世界終末をさまよう幽霊たち。(2007.3.18)
HW

**ネタバレ注意**
映画を見終った人むけのレビューです。

これ以降の文章には映画の内容に関する重要な情報が書かれています。
まだ映画を見ていない人がみると映画の面白さを損なうことがありますのでご注意下さい。







 「死は永遠の孤独」という、死者の語る言葉。個人的に、この台詞は「死後の世界は確かに存在する」という『スペースバンパイア』(トビー・フーパー監督)の台詞への返答ではないか、と解釈している(なお、黒沢清監督のフーパー傾倒は氏の著作『映画はおそろしい』などを参照。ただし、誤解を避けるため、敢えて個人的な経緯を語らせてもらえば、私は黒沢監督を知る以前の幼少時に同作品をテレビで見ていて、数年後黒沢作品に触れた際に少なからずの類似を感じ、直接の言及を跡付け的に確認するに至っただけである)。

 『スペースバンパイア』("Life Force")において「死後の世界」というこの台詞が語られるのは、やはり終末絵巻の最中においてなのだが、ここでこの台詞が印象的なのは映画で描かれる死の連鎖(「バンパイア」という邦題から想像されるように、生命を吸われた者が次の者を襲いまた次の者へという連鎖なのだが)の根底に「死後の世界」への圧倒的な恐怖が据えられるからだ。
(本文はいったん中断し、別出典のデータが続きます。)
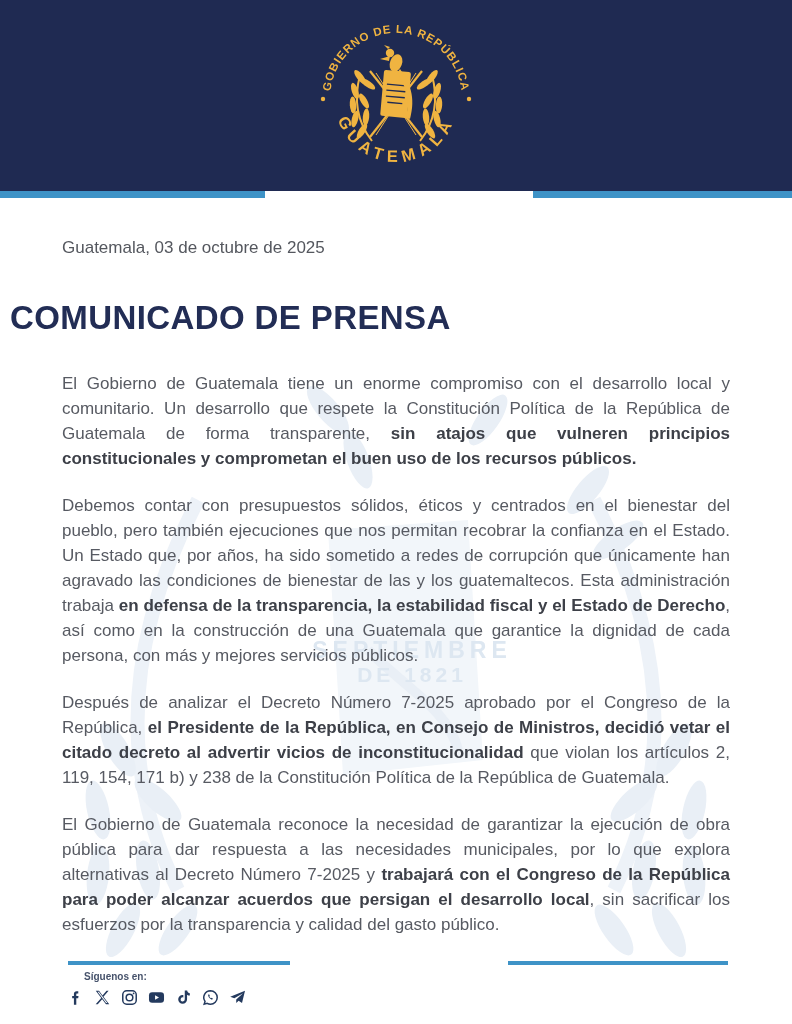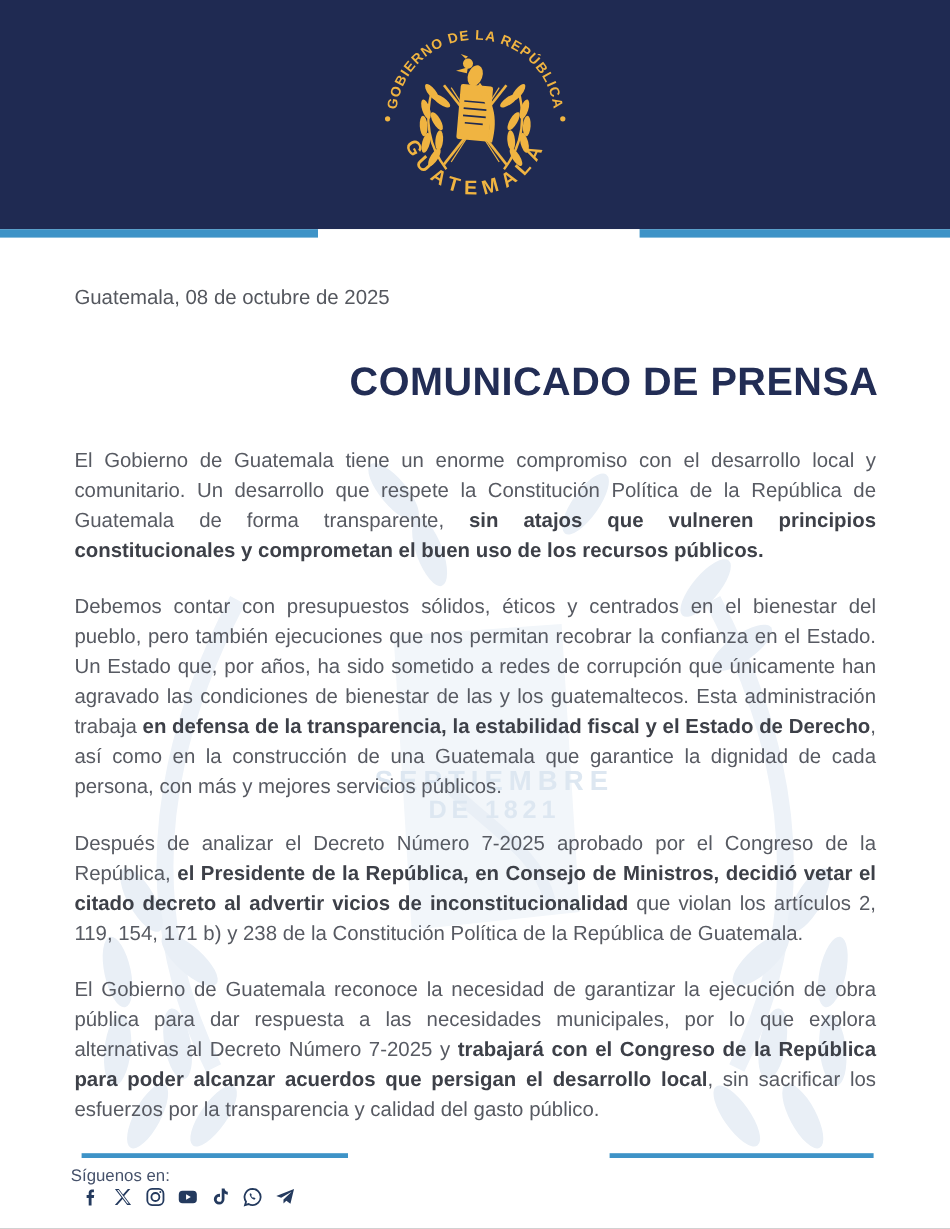--- a/index.html
+++ b/index.html
@@ -9,30 +9,30 @@
   .header{position:absolute;top:0;left:0;width:792px;height:191px;background:#1f2a52;}
   .seal{position:absolute;top:9px;left:50%;transform:translateX(-50%);width:172px;height:172px;}
   .stripes{position:absolute;top:191px;left:0;width:792px;height:7px;display:flex;}
   .stripe-l{width:265px;height:7px;background:#3e93c7;}
   .stripe-m{width:268px;height:7px;background:#ffffff;}
   .stripe-r{width:259px;height:7px;background:#3e93c7;}
   
   .watermark{position:absolute;top:330px;left:28px;width:736px;height:660px;z-index:0;pointer-events:none;}
   
   .date{position:absolute;top:238px;left:62px;font-size:17px;color:#54575e;z-index:2;}
-  .title{position:absolute;top:299px;left:0;width:732px;text-align:right;font-size:33px;
-         font-weight:bold;color:#222d55;letter-spacing:.4px;z-index:2;}
+  .title{position:absolute;top:299px;left:0;width:732px;text-align:left;font-size:33px;
+         font-weight:bold;color:#222d55;letter-spacing:.4px;z-index:2;padding-left:10px;}
   .body-text{position:absolute;top:371px;left:62px;width:668px;z-index:2;
              font-size:17px;line-height:25px;color:#575a62;text-align:justify;}
   .body-text p{margin:0 0 22px 0;}
   .body-text .b{font-weight:bold;color:#3d4048;}
   
   .rule-left{position:absolute;top:961px;left:68px;width:222px;height:4px;background:#3e93c7;}
   .rule-right{position:absolute;top:961px;left:508px;width:220px;height:4px;background:#3e93c7;}
-  .follow{position:absolute;top:971px;left:59px;font-size:14px;color:#46526b;z-index:2;}
+  .follow{position:absolute;top:971px;left:84px;font-size:10px;color:#46526b;z-index:2;font-weight:bold;}
   .social{position:absolute;top:988px;left:66px;display:flex;gap:8px;align-items:center;z-index:2;}
   .social .icon{width:19px;height:19px;display:inline-block;}
   .social svg{width:19px;height:19px;display:block;}
   .url{position:absolute;top:983px;left:468px;width:260px;text-align:right;font-size:12.5px;
        color:#3c4654;z-index:2;}
 </style>
 </head>
 <body>
 
 <div class="page">
@@ -147,21 +147,21 @@
       <use href="#wleaf" transform="translate(460,90) rotate(35)"></use>
     </g>
 
     <path d="M300,200 L440,190 L455,430 L315,445 Z" fill="#f2f6fa"></path>
     <path d="M340,320 C380,360 420,380 430,420" stroke="#e9eff6" stroke-width="10" fill="none"></path>
 
     <text x="384" y="328" text-anchor="middle" font-size="23" font-weight="bold" letter-spacing="5" fill="#dde7f1" font-family="Liberation Sans, sans-serif">SEPTIEMBRE</text>
     <text x="384" y="352" text-anchor="middle" font-size="21" font-weight="bold" letter-spacing="4" fill="#dde7f1" font-family="Liberation Sans, sans-serif">DE 1821</text>
   </svg>
 
-  <div class="date">Guatemala, 08 de octubre de 2025</div>
+  <div class="date">Guatemala, 03 de octubre de 2025</div>
 
   <div class="title">COMUNICADO DE PRENSA</div>
 
   <div class="body-text">
     <p><span>El Gobierno de Guatemala tiene un enorme compromiso con el desarrollo local y comunitario. Un desarrollo que respete la Constitución Política de la República de Guatemala de forma transparente, </span><span class="b">sin atajos que vulneren principios constitucionales y comprometan el buen uso de los recursos públicos.</span></p>
     <p><span>Debemos contar con presupuestos sólidos, éticos y centrados en el bienestar del pueblo, pero también ejecuciones que nos permitan recobrar la confianza en el Estado. Un Estado que, por años, ha sido sometido a redes de corrupción que únicamente han agravado las condiciones de bienestar de las y los guatemaltecos. Esta administración trabaja </span><span class="b">en defensa de la transparencia, la estabilidad fiscal y el Estado de Derecho</span><span>, así como en la construcción de una Guatemala que garantice la dignidad de cada persona, con más y mejores servicios públicos.</span></p>
     <p><span>Después de analizar el Decreto Número 7-2025 aprobado por el Congreso de la República, </span><span class="b">el Presidente de la República, en Consejo de Ministros, decidió vetar el citado decreto al advertir vicios de inconstitucionalidad</span><span> que violan los artículos 2, 119, 154, 171 b) y 238 de la Constitución Política de la República de Guatemala.</span></p>
     <p><span>El Gobierno de Guatemala reconoce la necesidad de garantizar la ejecución de obra pública para dar respuesta a las necesidades municipales, por lo que explora alternativas al Decreto Número 7-2025 y </span><span class="b">trabajará con el Congreso de la República para poder alcanzar acuerdos que persigan el desarrollo local</span><span>, sin sacrificar los esfuerzos por la transparencia y calidad del gasto público.</span></p>
   </div>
命を吸われた者は(恐らく生者の想像を絶する何か絶望的な)「死後の世界」の存在を目の当たりにし、そこから逃れるために見境なく生者を襲う。死者たちは死が無や消滅であるからではなく、死後に待ち受ける世界(life after death)があるからこそ恐怖し、生への執着(結果的には死の連鎖)へと突き動かされるのだ。
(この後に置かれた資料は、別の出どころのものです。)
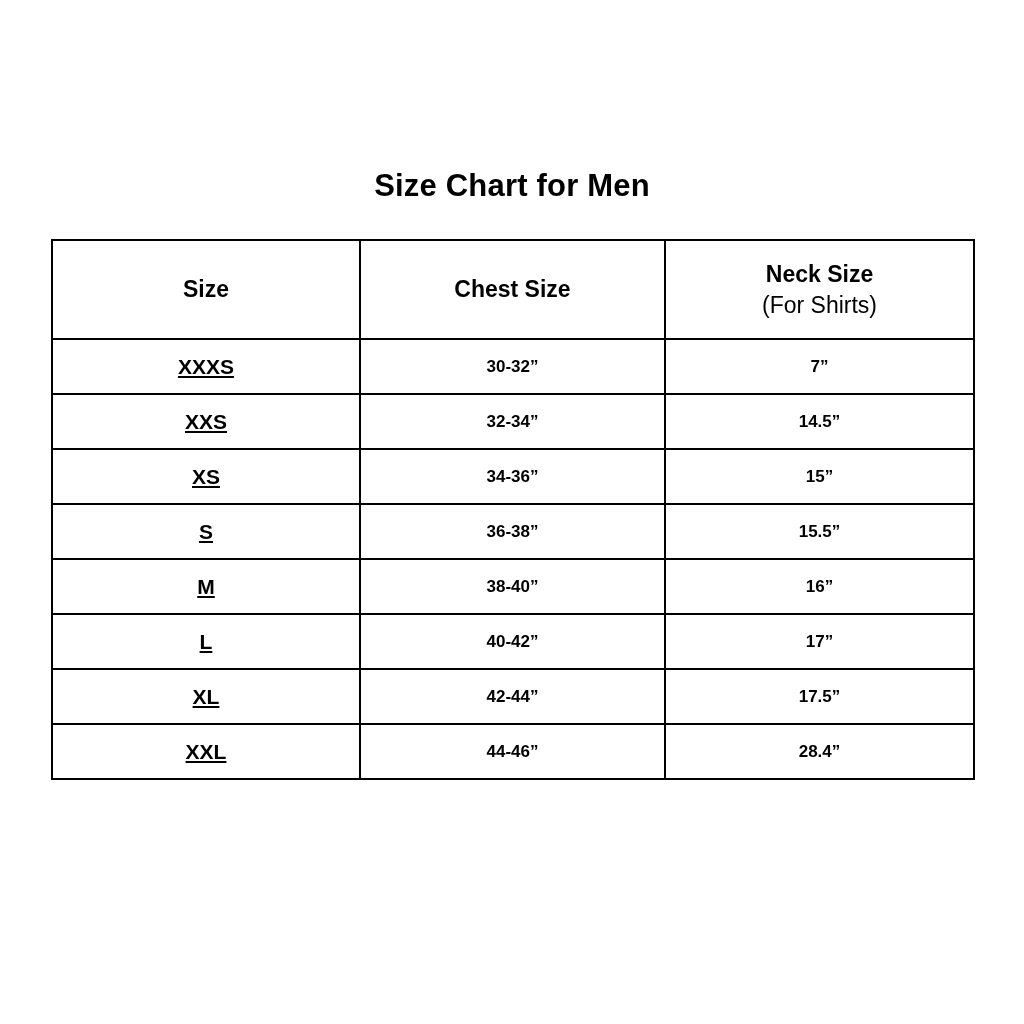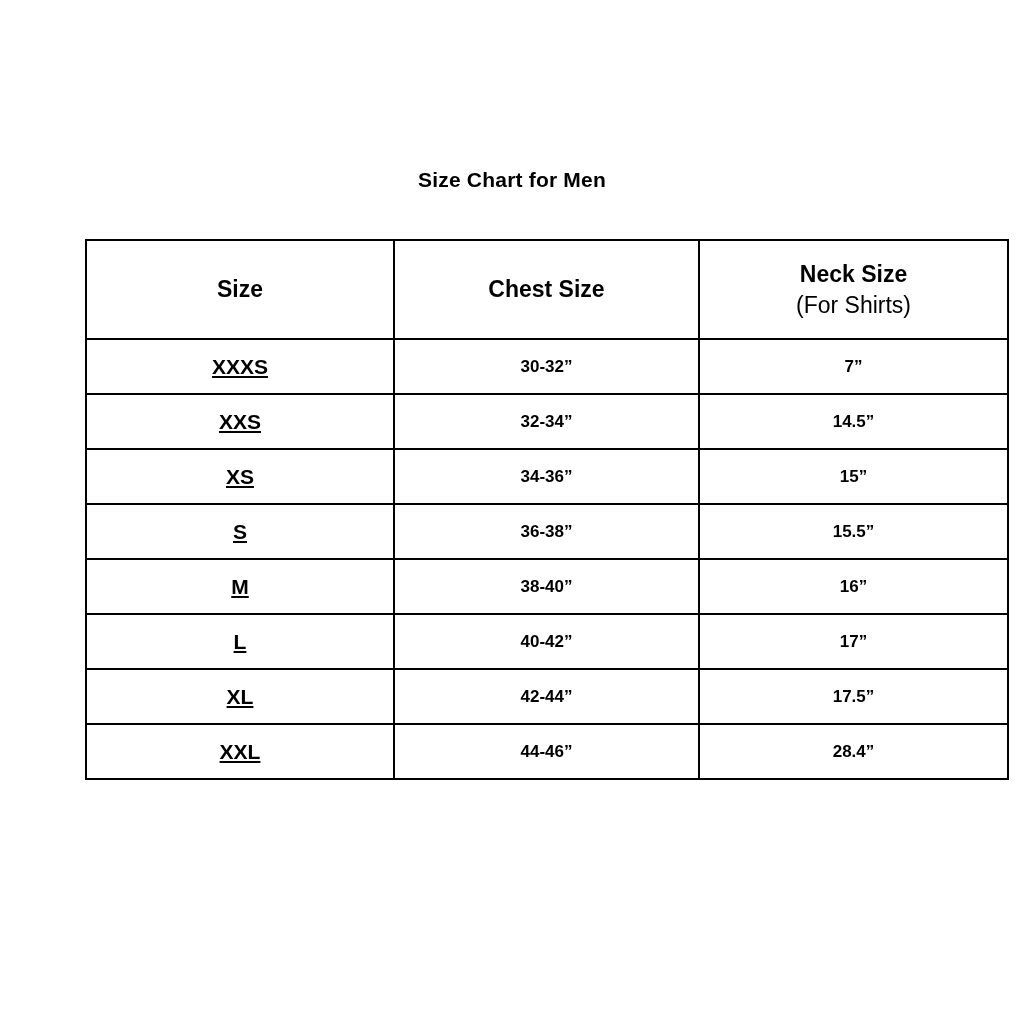--- a/index.html
+++ b/index.html
@@ -19,31 +19,30 @@
     width: 1024px;
     height: 1024px;
     position: relative;
   }
   .chart-title {
     position: absolute;
     top: 168px;
     left: 0;
     width: 1024px;
     text-align: center;
-    font-size: 21px;
+    font-size: 31px;
     font-weight: bold;
     letter-spacing: 0.2px;
     color: #000000;
   }
   .table-wrap {
     position: absolute;
     top: 239px;
     left: 51px;
     width: 922px;
-    margin-left: 34px;
   }
   table.size-table {
     border-collapse: collapse;
     width: 922px;
     table-layout: fixed;
   }
   table.size-table td,
   table.size-table th {
     border: 2px solid #000000;
     text-align: center;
 ところで、『回路』が不気味なのは、「幽霊」と「世界終末」、という禁じられた組み合わせだ。『回路』は終末が終末たり得ない状況を描き出す。ここでの死の連鎖は虚無によって突き動かされる。通常、死の側が圧倒的な「無」であればこそ「終末」(反転すると「サバイバル」)が起こり得るのだが、この映画において死はあいまいな「永遠の孤独」として語られ、死者は死後もなお現実を平然と徘徊する。現代社会の希薄な生(「死ぬまでの孤独」か?)とこの「永遠の孤独」たる死とは何らかの断絶といより、曖昧な境界上に据えられ、死は生の終わりにではなく、生の地続きにぼんやりと置かれる。この映画で、生者が死者を怖れるのは、彼らが何か我々と別なものになってしまったからでなく、むしろ自分たちとさして変わらぬからだ。かつてトビー・フーパーは「死後の世界」を語らせることで生命への異様な執着を孕んだ終末のスペクタクルを可能にしたが、ここで黒沢清はその「死後の世界」を「永遠の孤独」と読み換えることでスペクタクルを封じてしまう暴挙に出るのである。
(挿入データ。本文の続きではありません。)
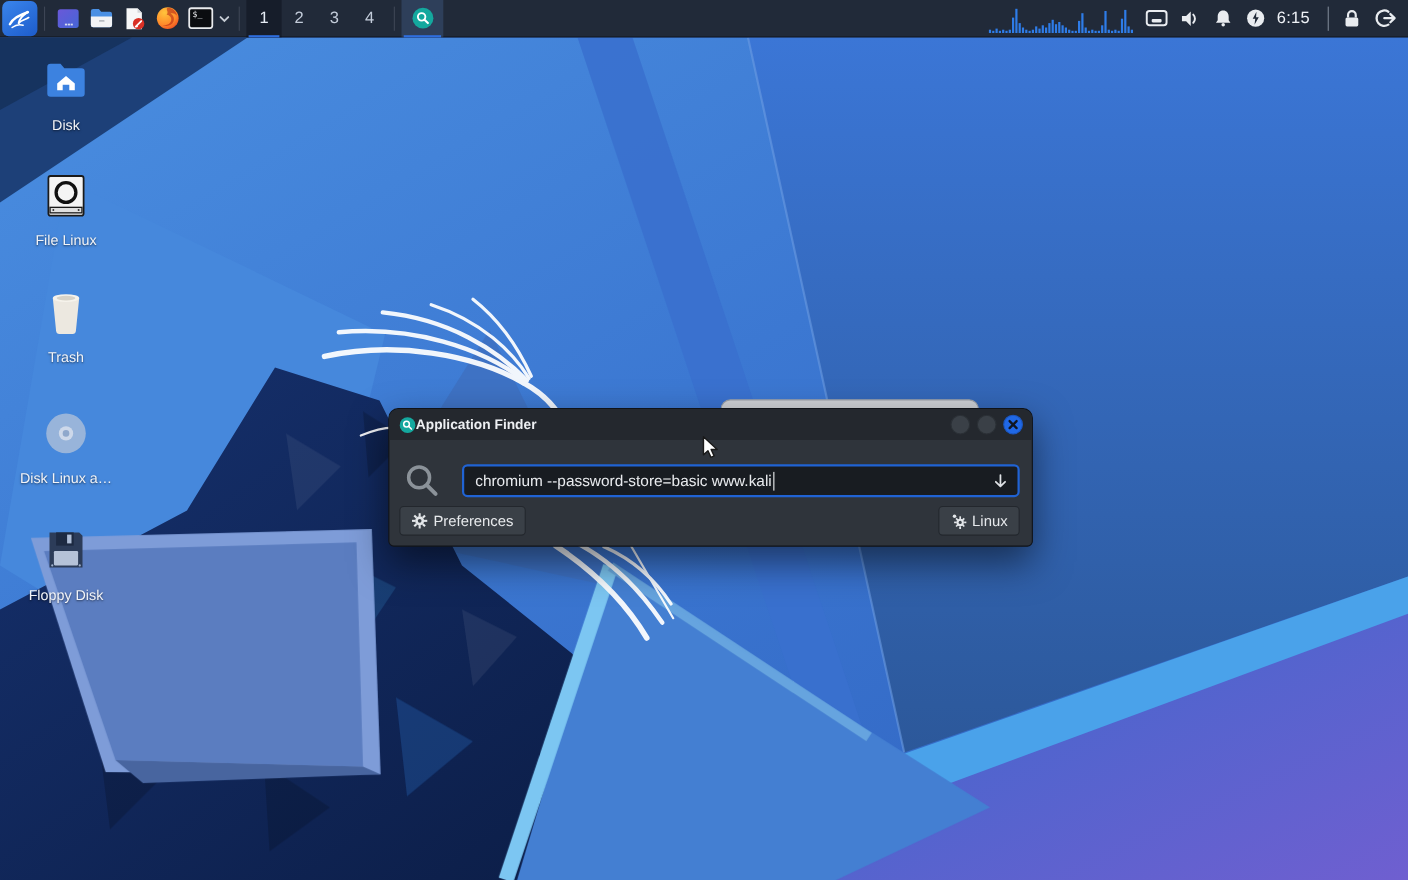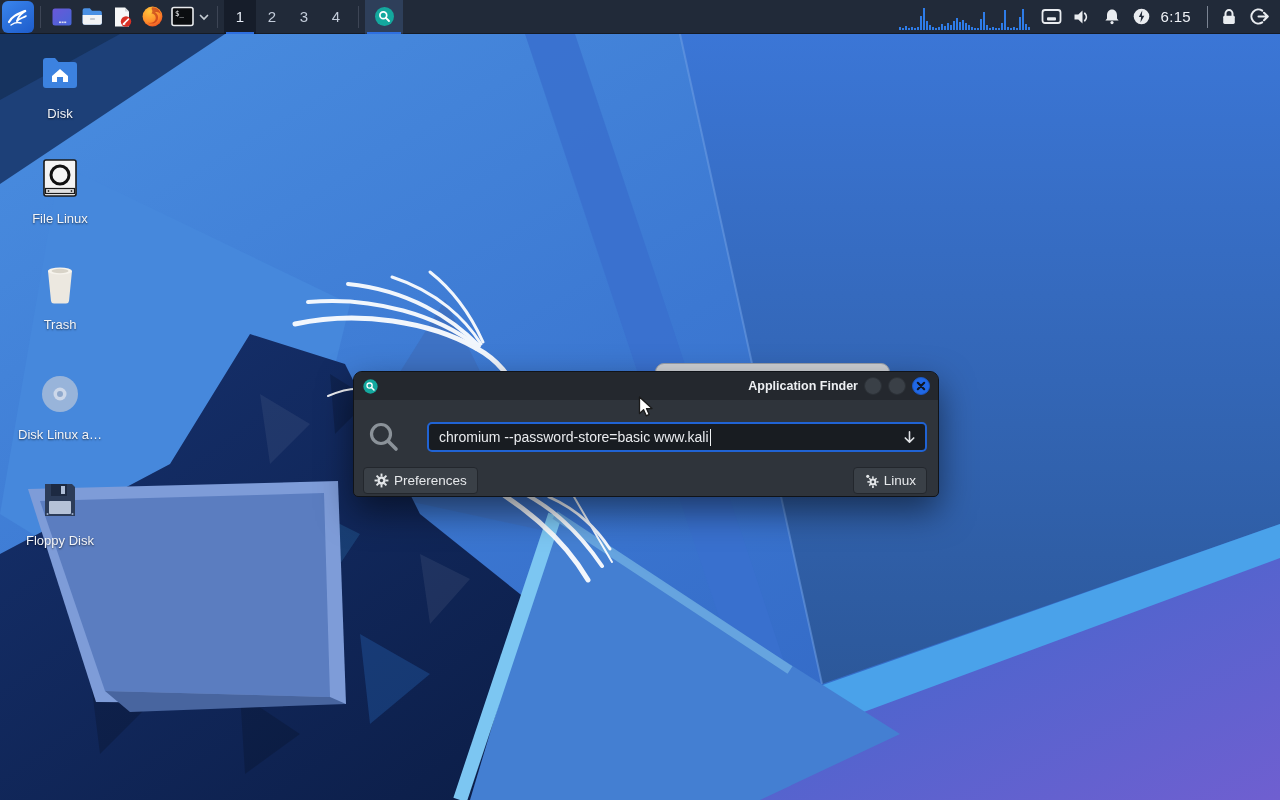--- a/index.html
+++ b/index.html
@@ -40,32 +40,32 @@
   
   #bg-window { position:absolute; left:655px; top:363px; width:235px; height:16px;
     background:#ced1d5; border:1px solid #9aa0a8; border-radius:9px 9px 0 0; z-index:8; }
 
   
   #appfinder { position:absolute; left:353px; top:371px; width:586px; height:126px;
     background:#2f343b; border:1px solid #101318; border-radius:9px 9px 5px 5px;
     box-shadow:0 14px 34px rgba(0,0,0,.5); z-index:10; }
   #af-titlebar { height:28px; background:#24282e; border-radius:8px 8px 0 0;
     display:flex; align-items:center; padding:0 8px 0 9px; }
-  #af-title { flex:1; text-align:right; font-size:12.5px; font-weight:bold; color:#edeff2; }
+  #af-title { flex:1; text-align:left; font-size:12.5px; font-weight:bold; color:#edeff2; }
   .winbtn { width:18px; height:18px; border-radius:50%; margin-left:6px; background:#3a4047;
     border:1px solid #2b3036; display:flex; align-items:center; justify-content:center; }
   .winbtn.close { background:#2068e6; border-color:#1b57c2; }
   #af-body { padding:20px 11px 0 13px; display:flex; align-items:center; }
-  #af-search-input { margin-left:26px; flex:1; height:30px; background:#181c21;
+  #af-search-input { margin-left:19px; flex:1; height:30px; background:#181c21;
     border:2px solid #2063d4; border-radius:5px; display:flex; align-items:center;
     padding:0 8px 0 10px; }
   #af-search-text { color:#e9ebee; font-size:14px; white-space:nowrap; }
   .caret { display:inline-block; width:1.5px; height:17px; background:#f0f2f4; margin-left:1px; vertical-align:middle; }
   #af-dd { margin-left:auto; display:flex; align-items:center; }
-  #af-buttons { display:flex; align-items:center; margin-top:13px; padding:0 11px 0 9px; }
+  #af-buttons { display:flex; align-items:center; margin-top:6px; padding:0 11px 0 9px; }
   .af-btn { height:27px; background:#3a4047; border:1px solid #23272d; border-radius:4px;
     color:#e6e8eb; font-size:13.5px; display:flex; align-items:center; padding:0 10px; gap:5px; }
   #launch-btn { margin-left:auto; }
 
   
   #cursor { position:absolute; left:638px; top:396px; z-index:99; }
 </style>
 </head>
 <body>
 初見時にはどうもこのスペクタクル封じに釈然としない印象を受け、「まるで怖くない」とまで言い切っていたのだが、再見を経てからは、そういう破綻の可能性を引き受けた意欲作としてかなり見直している。この映画は、終末SFホラーの様式を取りながら、「死」の読み換えによって、むしろ「終わらない」そのことの絶望を抉り出しているのである(逆に言うと、「終わる」としても希望はある)。実際、この映画では、「残された時間」として本来濃密な時間となるはずの終末が淡々と時としては省略的に描かれるのだ。